There's another key concern when courts are asked to enjoin private companies from exercising their commercial speech rights. In a 1983 case, Bolger vs. Youngs Drug Prods. Corp., the U.S. Supreme Court remarked that government must not "reduce the adult population ... to reading only what is fit for children." Then, 13 years later, the court held that even "vice" products like alcoholic beverages are entitled to commercial speech protection (44 Liquormart Inc. vs. Rhode Island). Indeed, our Constitution protects Ku Klux Klan speech, flag burning and gangsta rap, which is targeted directly at teenagers.

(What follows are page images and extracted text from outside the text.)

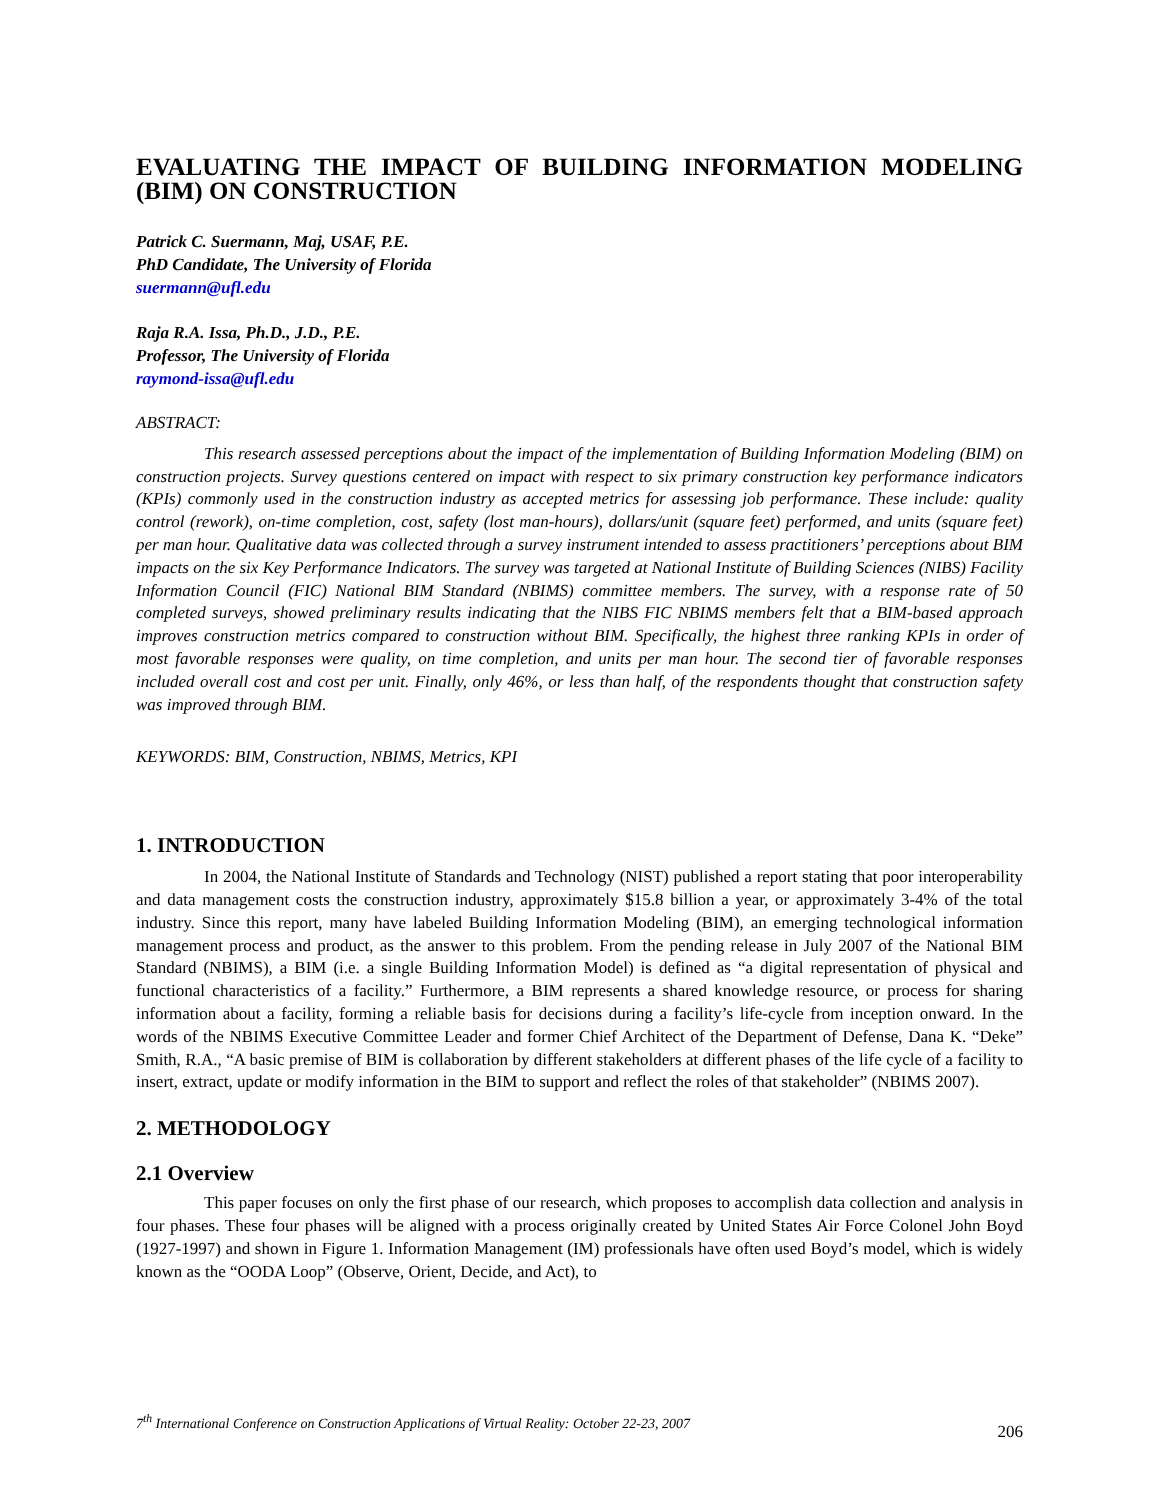EVALUATING THE IMPACT OF BUILDING INFORMATION MODELING (BIM) ON CONSTRUCTION
Patrick C. Suermann, Maj, USAF, P.E.
PhD Candidate, The University of Florida
suermann@ufl.edu
Raja R.A. Issa, Ph.D., J.D., P.E.
Professor, The University of Florida
raymond-issa@ufl.edu
ABSTRACT:
This research assessed perceptions about the impact of the implementation of Building Information Modeling (BIM) on construction projects. Survey questions centered on impact with respect to six primary construction key performance indicators (KPIs) commonly used in the construction industry as accepted metrics for assessing job performance. These include: quality control (rework), on-time completion, cost, safety (lost man-hours), dollars/unit (square feet) performed, and units (square feet) per man hour. Qualitative data was collected through a survey instrument intended to assess practitioners’ perceptions about BIM impacts on the six Key Performance Indicators. The survey was targeted at National Institute of Building Sciences (NIBS) Facility Information Council (FIC) National BIM Standard (NBIMS) committee members. The survey, with a response rate of 50 completed surveys, showed preliminary results indicating that the NIBS FIC NBIMS members felt that a BIM-based approach improves construction metrics compared to construction without BIM. Specifically, the highest three ranking KPIs in order of most favorable responses were quality, on time completion, and units per man hour. The second tier of favorable responses included overall cost and cost per unit. Finally, only 46%, or less than half, of the respondents thought that construction safety was improved through BIM.
KEYWORDS: BIM, Construction, NBIMS, Metrics, KPI
1. INTRODUCTION
In 2004, the National Institute of Standards and Technology (NIST) published a report stating that poor interoperability and data management costs the construction industry, approximately $15.8 billion a year, or approximately 3-4% of the total industry. Since this report, many have labeled Building Information Modeling (BIM), an emerging technological information management process and product, as the answer to this problem. From the pending release in July 2007 of the National BIM Standard (NBIMS), a BIM (i.e. a single Building Information Model) is defined as “a digital representation of physical and functional characteristics of a facility.” Furthermore, a BIM represents a shared knowledge resource, or process for sharing information about a facility, forming a reliable basis for decisions during a facility’s life-cycle from inception onward. In the words of the NBIMS Executive Committee Leader and former Chief Architect of the Department of Defense, Dana K. “Deke” Smith, R.A., “A basic premise of BIM is collaboration by different stakeholders at different phases of the life cycle of a facility to insert, extract, update or modify information in the BIM to support and reflect the roles of that stakeholder” (NBIMS 2007).
2. METHODOLOGY
2.1 Overview
This paper focuses on only the first phase of our research, which proposes to accomplish data collection and analysis in four phases. These four phases will be aligned with a process originally created by United States Air Force Colonel John Boyd (1927-1997) and shown in Figure 1. Information Management (IM) professionals have often used Boyd’s model, which is widely known as the “OODA Loop” (Observe, Orient, Decide, and Act), to
7<sup>th</sup> International Conference on Construction Applications of Virtual Reality: October 22-23, 2007 206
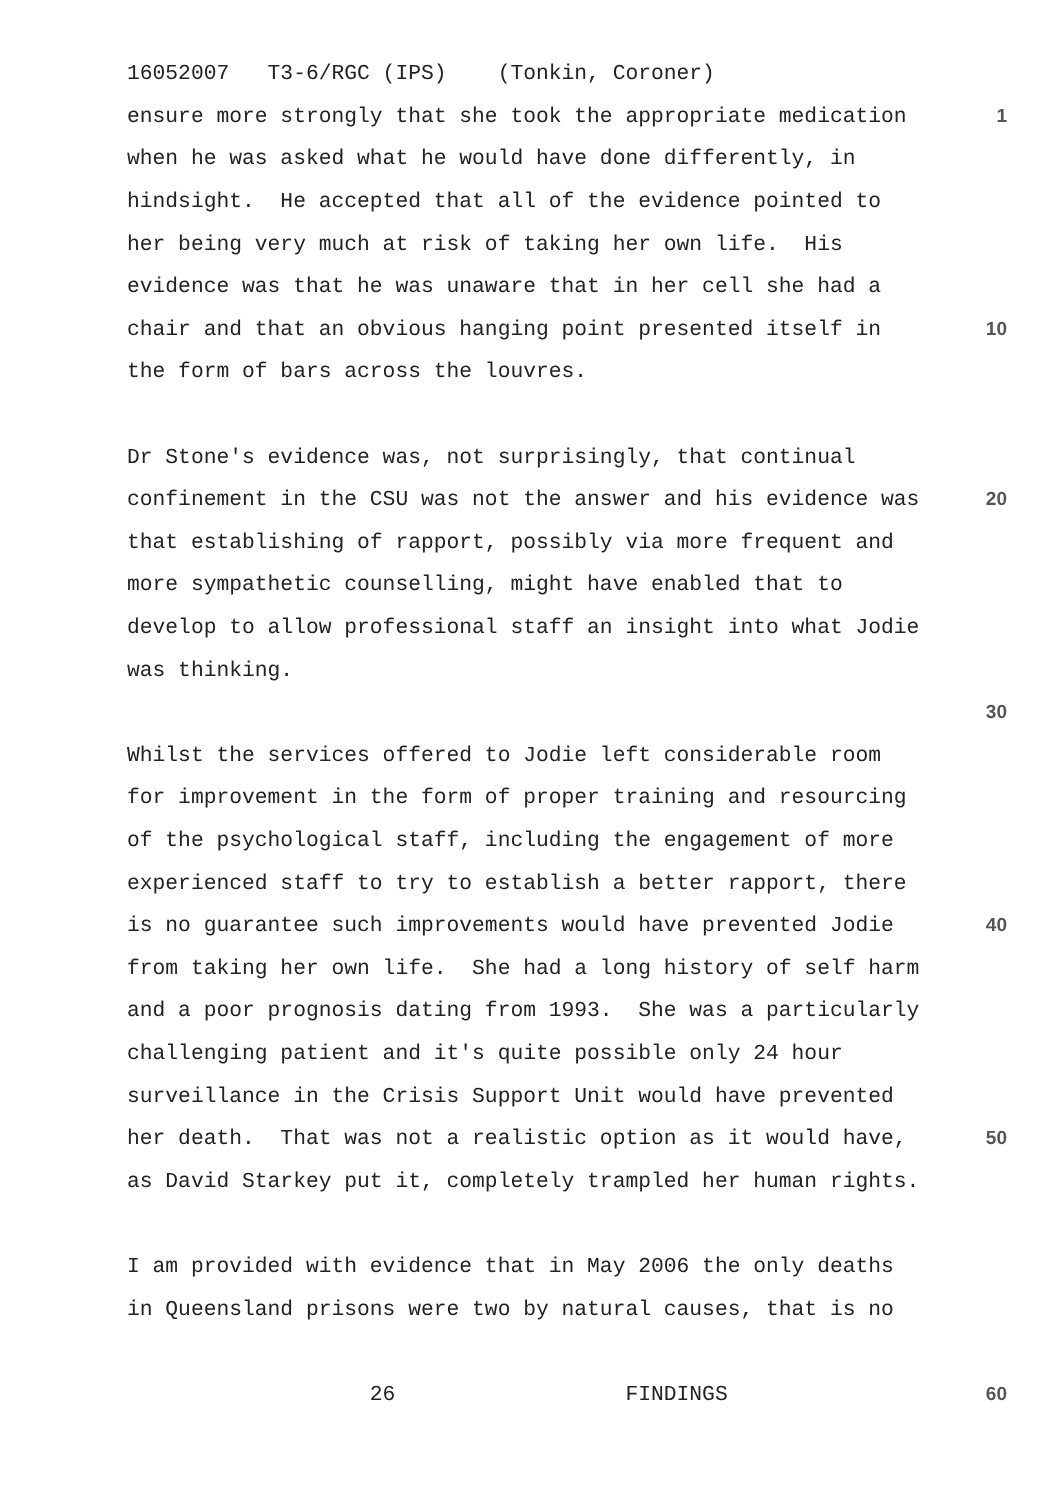16052007 T3-6/RGC (IPS) (Tonkin, Coroner)
ensure more strongly that she took the appropriate medication 1
when he was asked what he would have done differently, in
hindsight. He accepted that all of the evidence pointed to
her being very much at risk of taking her own life. His
evidence was that he was unaware that in her cell she had a
chair and that an obvious hanging point presented itself in 10
the form of bars across the louvres.
Dr Stone's evidence was, not surprisingly, that continual
confinement in the CSU was not the answer and his evidence was 20
that establishing of rapport, possibly via more frequent and
more sympathetic counselling, might have enabled that to
develop to allow professional staff an insight into what Jodie
was thinking.
30
Whilst the services offered to Jodie left considerable room
for improvement in the form of proper training and resourcing
of the psychological staff, including the engagement of more
experienced staff to try to establish a better rapport, there
is no guarantee such improvements would have prevented Jodie 40
from taking her own life. She had a long history of self harm
and a poor prognosis dating from 1993. She was a particularly
challenging patient and it's quite possible only 24 hour
surveillance in the Crisis Support Unit would have prevented
her death. That was not a realistic option as it would have, 50
as David Starkey put it, completely trampled her human rights.
I am provided with evidence that in May 2006 the only deaths
in Queensland prisons were two by natural causes, that is no
26 FINDINGS 60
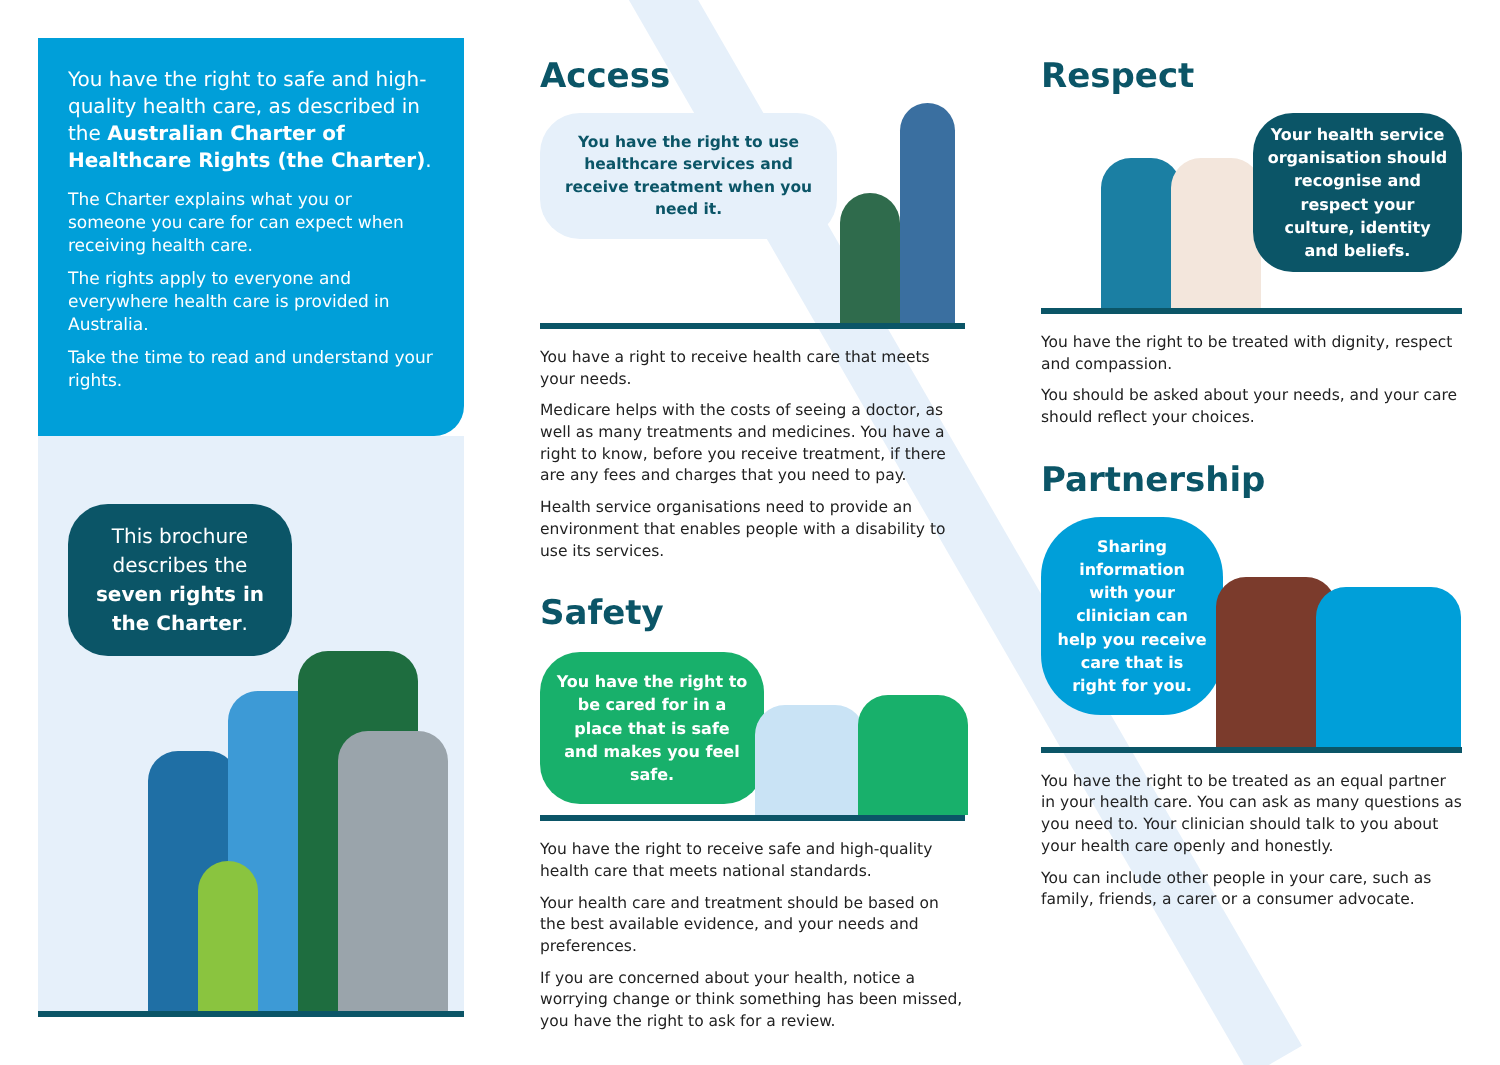You have the right to safe and high-quality health care, as described in the Australian Charter of Healthcare Rights (the Charter).
The Charter explains what you or someone you care for can expect when receiving health care.
The rights apply to everyone and everywhere health care is provided in Australia.
Take the time to read and understand your rights.
This brochure describes the seven rights in the Charter.
Access
You have the right to use healthcare services and receive treatment when you need it.
You have a right to receive health care that meets your needs.
Medicare helps with the costs of seeing a doctor, as well as many treatments and medicines. You have a right to know, before you receive treatment, if there are any fees and charges that you need to pay.
Health service organisations need to provide an environment that enables people with a disability to use its services.
Safety
You have the right to be cared for in a place that is safe and makes you feel safe.
You have the right to receive safe and high-quality health care that meets national standards.
Your health care and treatment should be based on the best available evidence, and your needs and preferences.
If you are concerned about your health, notice a worrying change or think something has been missed, you have the right to ask for a review.
Respect
Your health service organisation should recognise and respect your culture, identity and beliefs.
You have the right to be treated with dignity, respect and compassion.
You should be asked about your needs, and your care should reflect your choices.
Partnership
Sharing information with your clinician can help you receive care that is right for you.
You have the right to be treated as an equal partner in your health care. You can ask as many questions as you need to. Your clinician should talk to you about your health care openly and honestly.
You can include other people in your care, such as family, friends, a carer or a consumer advocate.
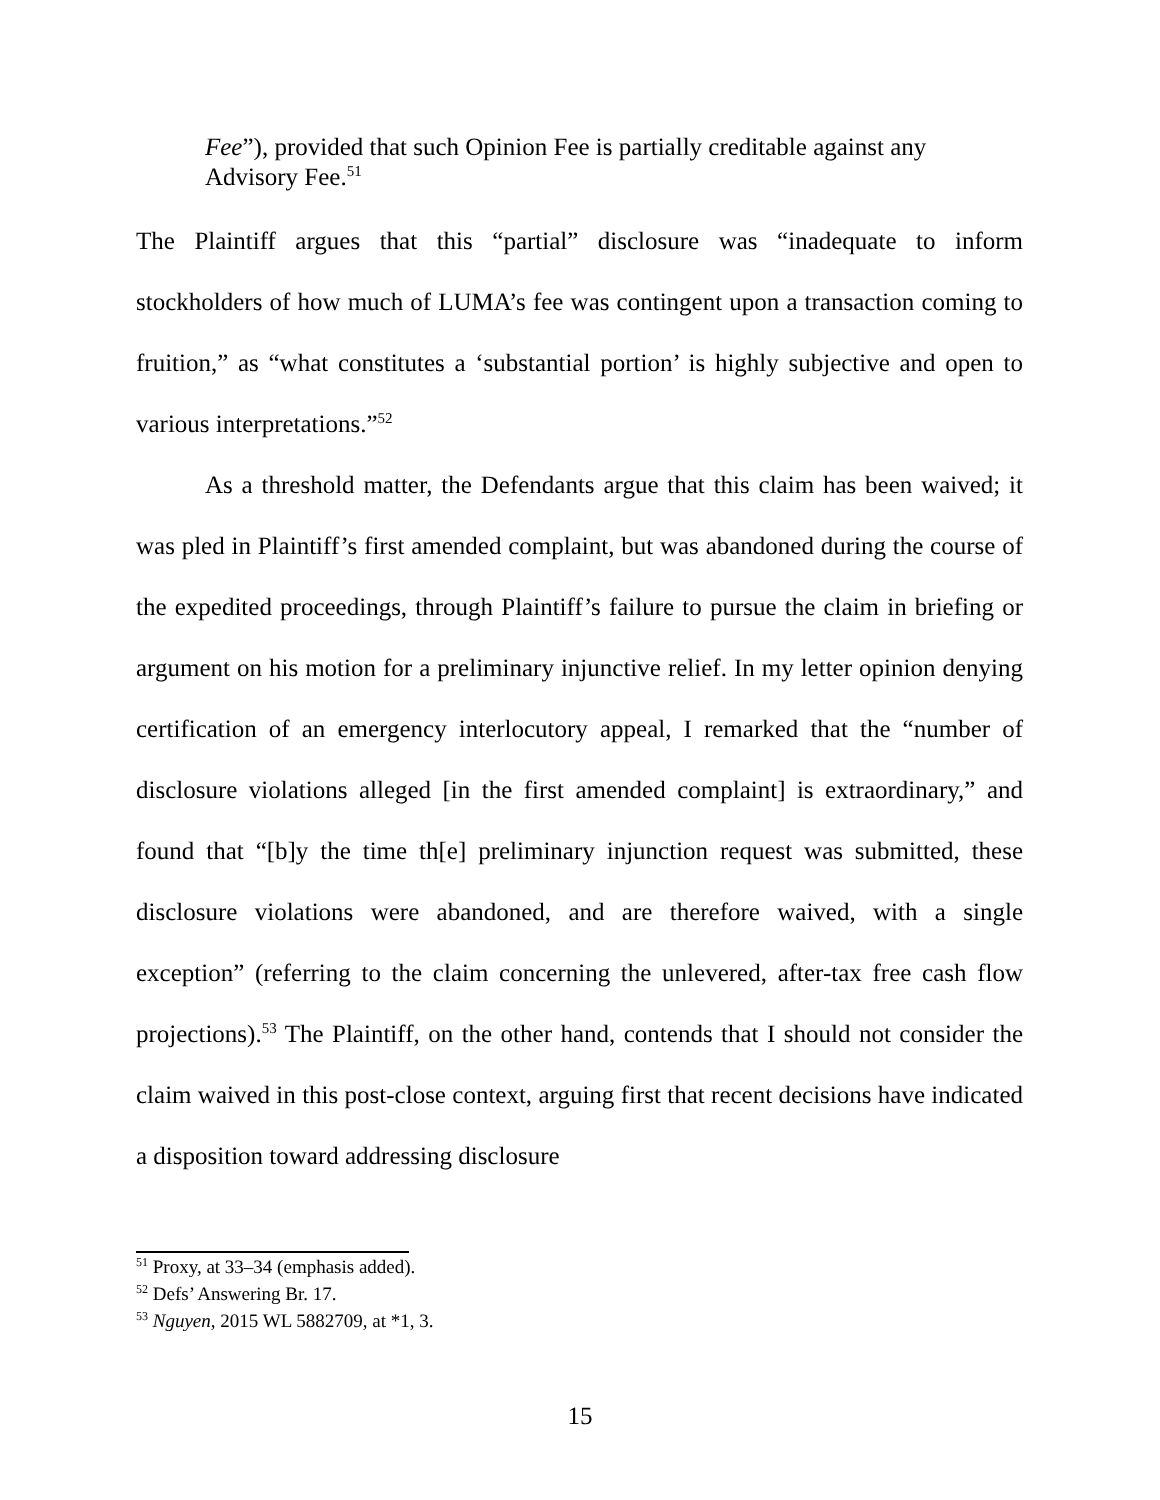Fee”), provided that such Opinion Fee is partially creditable against any Advisory Fee.<sup>51</sup>
The Plaintiff argues that this “partial” disclosure was “inadequate to inform stockholders of how much of LUMA’s fee was contingent upon a transaction coming to fruition,” as “what constitutes a ‘substantial portion’ is highly subjective and open to various interpretations.”<sup>52</sup>
As a threshold matter, the Defendants argue that this claim has been waived; it was pled in Plaintiff’s first amended complaint, but was abandoned during the course of the expedited proceedings, through Plaintiff’s failure to pursue the claim in briefing or argument on his motion for a preliminary injunctive relief. In my letter opinion denying certification of an emergency interlocutory appeal, I remarked that the “number of disclosure violations alleged [in the first amended complaint] is extraordinary,” and found that “[b]y the time th[e] preliminary injunction request was submitted, these disclosure violations were abandoned, and are therefore waived, with a single exception” (referring to the claim concerning the unlevered, after-tax free cash flow projections).<sup>53</sup> The Plaintiff, on the other hand, contends that I should not consider the claim waived in this post-close context, arguing first that recent decisions have indicated a disposition toward addressing disclosure
<sup>51</sup> Proxy, at 33–34 (emphasis added).
<sup>52</sup> Defs’ Answering Br. 17.
<sup>53</sup> Nguyen, 2015 WL 5882709, at *1, 3.
15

Yet if Coors wants to advertise Keystone Light in Sports Illustrated, Boies and his team of lawyers would bring the boot of government down hard on the company's neck.
However serious the problem of underage consumption of beer and liquor, there are countervailing values that are implicated when speech restrictions are proposed.
The choice between preserving core 1st Amendment values and regulating ads for alcoholic beverages is a particularly easy one when there is little evidence of any connection between those ads and underage drinking. We need not sacrifice commercial free speech to reduce alcohol consumption by minors. Nor should we sit back and allow the trial lawyers to add one more notch to their expanding tobacco belt. Their message is simple: The doctrine of personal accountability is out the window. In its place is the insidious notion that you can engage in risky behavior, then force someone else to pay for your mistakes. That message is far more pernicious than any beer or liquor commercial.